Indonesia mensubsidi program biodieselnya menggunakan hasil dari bea ekspor minyak sawit, yang saat ini ditetapkan sebesar 10 persen dari harga referensi bulanan untuk minyak sawit mentah (CPO), dengan bea untuk produk yang lebih halus berkisar antara 4,75 persen dan 9,5 persen.
“Baik itu B40 atau B50, tarifnya harus dinaikkan, menurut studi kementerian bidang ekonomi,” kata Eniya kepada wartawan, menambahkan bahwa cadangan kas yang dikelola oleh dana perkebunan negara semakin menipis.
Pertemuan untuk membahas kenaikan tarif akan diadakan minggu depan, tambahnya.

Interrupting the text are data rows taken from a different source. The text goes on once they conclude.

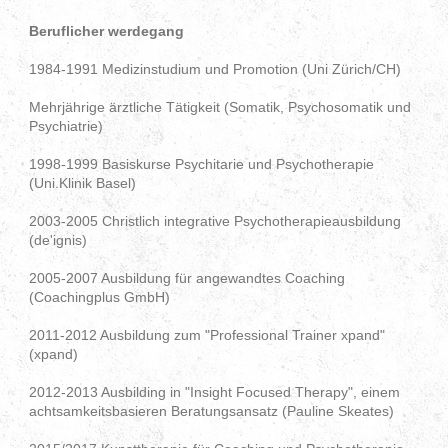
Beruflicher werdegang
1984-1991 Medizinstudium und Promotion (Uni Zürich/CH)
Mehrjährige ärztliche Tätigkeit (Somatik, Psychosomatik und
Psychiatrie)
1998-1999 Basiskurse Psychitarie und Psychotherapie
(Uni.Klinik Basel)
2003-2005 Christlich integrative Psychotherapieausbildung
(de'ignis)
2005-2007 Ausbildung für angewandtes Coaching
(Coachingplus GmbH)
2011-2012 Ausbildung zum "Professional Trainer xpand"
(xpand)
2012-2013 Ausbilding in "Insight Focused Therapy", einem
achtsamkeitsbasieren Beratungsansatz (Pauline Skeates)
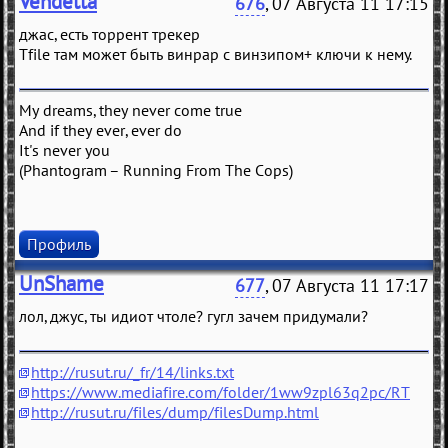
Vendetta
676
, 07 Августа 11 17:15
джас, есть торрент трекер
Tfile там может быть винрар с винзипом+ ключи к нему.
My dreams, they never come true
And if they ever, ever do
It's never you
(Phantogram – Running From The Cops)
Профиль
UnShame
677
, 07 Августа 11 17:17
лол, джус, ты идиот чтоле? гугл зачем придумали?
http://rusut.ru/_fr/14/links.txt
https://www.mediafire.com/folder/1ww9zpl63q2pc/RT
http://rusut.ru/files/dump/filesDump.html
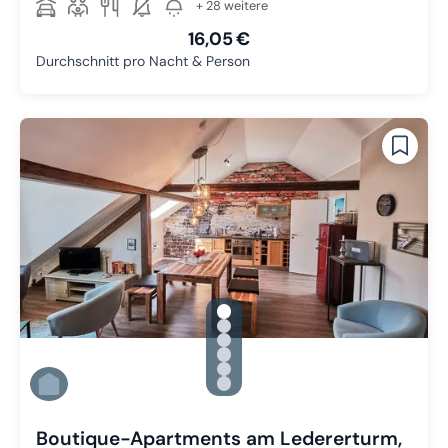
+ 28 weitere
16,05 €
Durchschnitt pro Nacht & Person
gallery.slide_selector
Zu Slide 1 wechseln
Zu Slide 2 wechseln
Zu Slide 3 wechseln
Zu Slide 4 wechseln
Zu Slide 5 wechseln
Zu Slide 6 wechseln
Boutique-Apartments am Ledererturm,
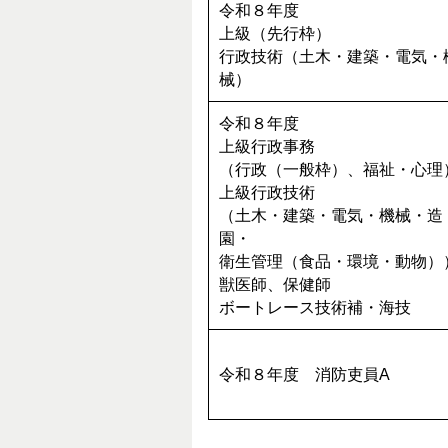
令和８年度
上級（先行枠）
行政技術（土木・建築・電気・
械）
令和８年度
上級行政事務
（行政（一般枠）、福祉・心理
上級行政技術
（土木・建築・電気・機械・造
園・
衛生管理（食品・環境・動物）
獣医師、保健師
ボートレース技術補・海技
令和８年度 消防吏員A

Indonesia mengonsumsi 14,2 juta kiloliter biodiesel berbasis sawit pada tahun 2025, meningkat 7,6 persen dibandingkan tahun sebelumnya, data kementerian energi menunjukkan pada hari Kamis.
Uji jalan untuk B50, yang biasanya memakan waktu enam bulan, telah dimulai pada bulan Desember, kata menteri energi.
Kementerian energi telah mengalokasikan 15,65 juta kiloliter biodiesel berbasis sawit untuk mandat pencampuran tahun ini.